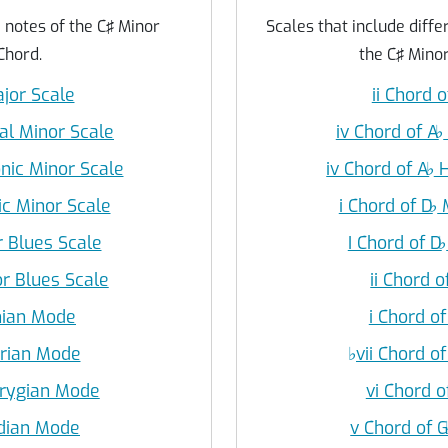
e notes of the C♯ Minor
Scales that include differ
Chord.
the C♯ Minor
ajor Scale
ii Chord o
ral Minor Scale
iv Chord of A
♭
nic Minor Scale
iv Chord of A
♭
H
ic Minor Scale
i Chord of D
♭
M
r Blues Scale
I Chord of D
♭
or Blues Scale
ii Chord o
onian Mode
i Chord of
orian Mode
♭
vii Chord of
hrygian Mode
vi Chord o
ydian Mode
v Chord of 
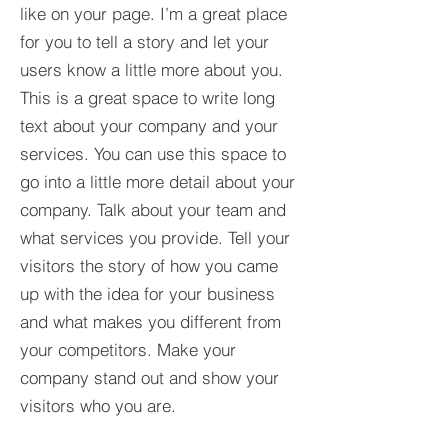
like on your page. I’m a great place
for you to tell a story and let your
users know a little more about you.​
This is a great space to write long
text about your company and your
services. You can use this space to
go into a little more detail about your
company. Talk about your team and
what services you provide. Tell your
visitors the story of how you came
up with the idea for your business
and what makes you different from
your competitors. Make your
company stand out and show your
visitors who you are.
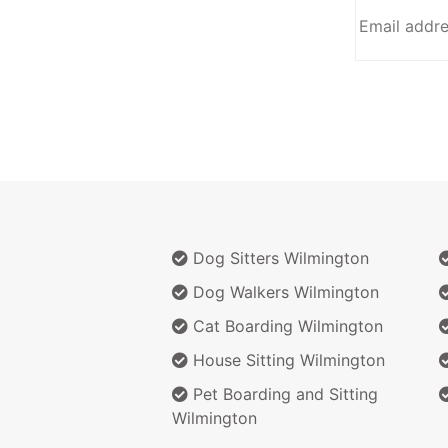
Dog Sitters Wilmington
Dog Walkers Wilmington
Cat Boarding Wilmington
House Sitting Wilmington
Pet Boarding and Sitting
Wilmington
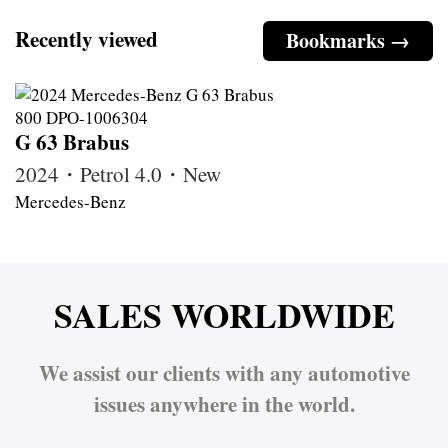
Recently viewed
Bookmarks →
G 63 Brabus
2024・Petrol 4.0・New
Mercedes-Benz
SALES WORLDWIDE
We assist our clients with any automotive
issues anywhere in the world.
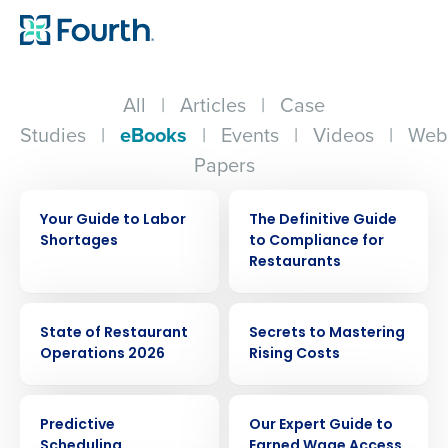
All
|
Articles
|
Case
Studies
|
eBooks
|
Events
|
Videos
|
Web
Papers
EBOOK
EBOOK
Your Guide to Labor
The Definitive Guide
Shortages
to Compliance for
Restaurants
EBOOK
EBOOK
State of Restaurant
Secrets to Mastering
Operations 2026
Rising Costs
EBOOK
EBOOK
Predictive
Our Expert Guide to
Scheduling
Earned Wage Access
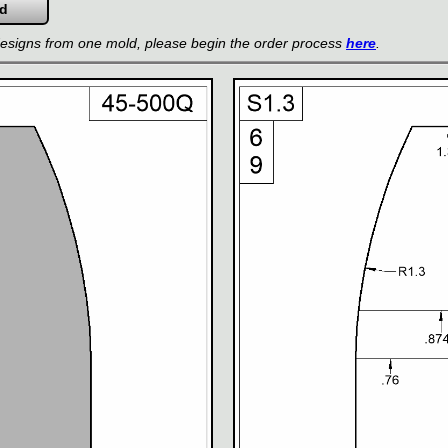
 designs from one mold, please begin the order process
here
.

********

# What you will do:
Return the text read from every one of the records above, line for line and without any change, and leave the pictures out of your answer.

# Response to the task:
e notes of the C♯ Minor
Scales that include differ
Chord.
the C♯ Minor
ajor Scale
ii Chord o
ral Minor Scale
iv Chord of A
♭
nic Minor Scale
iv Chord of A
♭
H
ic Minor Scale
i Chord of D
♭
M
r Blues Scale
I Chord of D
♭
or Blues Scale
ii Chord o
onian Mode
i Chord of
orian Mode
♭
vii Chord of
hrygian Mode
vi Chord o
ydian Mode
v Chord of 
like on your page. I’m a great place
for you to tell a story and let your
users know a little more about you.​
This is a great space to write long
text about your company and your
services. You can use this space to
go into a little more detail about your
company. Talk about your team and
what services you provide. Tell your
visitors the story of how you came
up with the idea for your business
and what makes you different from
your competitors. Make your
company stand out and show your
visitors who you are.
Dog Sitters Wilmington
Dog Walkers Wilmington
Cat Boarding Wilmington
House Sitting Wilmington
Pet Boarding and Sitting
Wilmington
Recently viewed
Bookmarks →
G 63 Brabus
2024・Petrol 4.0・New
Mercedes-Benz
SALES WORLDWIDE
We assist our clients with any automotive
issues anywhere in the world.
All
|
Articles
|
Case
Studies
|
eBooks
|
Events
|
Videos
|
Web
Papers
EBOOK
EBOOK
Your Guide to Labor
The Definitive Guide
Shortages
to Compliance for
Restaurants
EBOOK
EBOOK
State of Restaurant
Secrets to Mastering
Operations 2026
Rising Costs
EBOOK
EBOOK
Predictive
Our Expert Guide to
Scheduling
Earned Wage Access
 designs from one mold, please begin the order process
here
.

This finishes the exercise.